“Y’all, this here’s a song about my gold bergina. A one, two, free!”
Britney Spears and Jason Trawick have been the source of engagement rumors since 2009 when her dad realized letting her agent have sex with her was probably a safer bet than banging members of the paparazzi in Mexico. At any rate, apparently they’re really going to get engaged this time, so just assume the paperwork to marry a legally retarded person takes goddamn forever in California. TMZ reports:
Multiple sources who are definitely in the know say Jason’s plans to pop the question tonight … in Las Vegas.
We’re told Britney knows they’re getting engaged, so it’s not going to be a big surprise.
Sources say Britney’s conservators have given their stamp of approval. The matter will go before the judge in the conservatorship case but it’s virtually certain Brit will get the judge’s sign off.

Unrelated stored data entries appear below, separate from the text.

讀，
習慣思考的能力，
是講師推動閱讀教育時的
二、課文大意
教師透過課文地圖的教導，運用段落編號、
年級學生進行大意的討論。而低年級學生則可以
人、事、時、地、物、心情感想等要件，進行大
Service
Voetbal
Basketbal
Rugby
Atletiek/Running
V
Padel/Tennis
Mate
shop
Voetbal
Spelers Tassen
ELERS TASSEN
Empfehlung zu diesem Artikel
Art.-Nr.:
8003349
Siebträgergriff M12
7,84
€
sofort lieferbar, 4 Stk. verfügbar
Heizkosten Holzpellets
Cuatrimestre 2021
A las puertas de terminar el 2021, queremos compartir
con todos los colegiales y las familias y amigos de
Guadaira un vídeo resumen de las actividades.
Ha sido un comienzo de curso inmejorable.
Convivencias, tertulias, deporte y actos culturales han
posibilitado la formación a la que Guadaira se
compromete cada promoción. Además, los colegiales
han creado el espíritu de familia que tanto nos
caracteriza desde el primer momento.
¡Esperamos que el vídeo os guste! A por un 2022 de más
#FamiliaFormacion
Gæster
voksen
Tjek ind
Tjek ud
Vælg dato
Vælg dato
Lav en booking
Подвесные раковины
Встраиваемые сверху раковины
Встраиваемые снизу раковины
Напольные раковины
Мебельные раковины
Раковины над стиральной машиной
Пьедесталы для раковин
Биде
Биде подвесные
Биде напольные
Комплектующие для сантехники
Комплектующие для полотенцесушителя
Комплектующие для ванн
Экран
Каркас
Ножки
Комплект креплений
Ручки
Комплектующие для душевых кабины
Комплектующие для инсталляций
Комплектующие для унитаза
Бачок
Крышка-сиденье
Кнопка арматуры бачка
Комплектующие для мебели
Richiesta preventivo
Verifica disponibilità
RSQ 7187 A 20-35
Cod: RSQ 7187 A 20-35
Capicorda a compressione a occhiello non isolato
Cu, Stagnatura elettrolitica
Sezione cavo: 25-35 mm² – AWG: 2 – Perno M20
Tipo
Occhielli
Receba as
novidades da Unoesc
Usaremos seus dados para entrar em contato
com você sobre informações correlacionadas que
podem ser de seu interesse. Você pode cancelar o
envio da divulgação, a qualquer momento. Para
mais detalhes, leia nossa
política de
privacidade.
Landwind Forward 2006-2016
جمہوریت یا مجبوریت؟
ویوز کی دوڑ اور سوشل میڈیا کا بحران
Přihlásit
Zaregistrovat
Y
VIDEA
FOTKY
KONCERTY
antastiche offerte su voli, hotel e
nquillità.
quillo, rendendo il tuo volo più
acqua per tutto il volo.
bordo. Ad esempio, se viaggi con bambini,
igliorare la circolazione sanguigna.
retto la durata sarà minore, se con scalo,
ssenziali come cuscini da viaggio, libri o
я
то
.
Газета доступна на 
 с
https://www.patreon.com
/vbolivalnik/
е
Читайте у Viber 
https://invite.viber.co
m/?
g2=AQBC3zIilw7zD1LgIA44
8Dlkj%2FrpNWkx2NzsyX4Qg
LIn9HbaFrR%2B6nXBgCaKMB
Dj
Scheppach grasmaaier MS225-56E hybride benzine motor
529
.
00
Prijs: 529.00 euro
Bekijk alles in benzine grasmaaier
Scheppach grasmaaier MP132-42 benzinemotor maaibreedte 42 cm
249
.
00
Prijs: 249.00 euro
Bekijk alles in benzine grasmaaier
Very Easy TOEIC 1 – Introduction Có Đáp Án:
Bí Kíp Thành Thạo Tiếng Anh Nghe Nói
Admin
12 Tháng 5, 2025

Here’s what’s fucked up about all this: Barely six months ago, Britney Spears’ dad successfully argued she lacks the mental capacity to testify in court yet he’s going to sign off on her getting married because that’s way less complicated than saying words about things that happened to you? “All she’s gotta do is make a few beds. I reckon some sheets’ll get eaten in the process, but the important thing is, Jason traded me these goats and I’m a man of my word.”
UPDATE: So either Jason already proposed to Britney last night or invented chocolate chicken. You can honestly read this either way.
UPDATE: And it’s official, but take comfort knowing Britney was hoping it was chocolate chicken, too.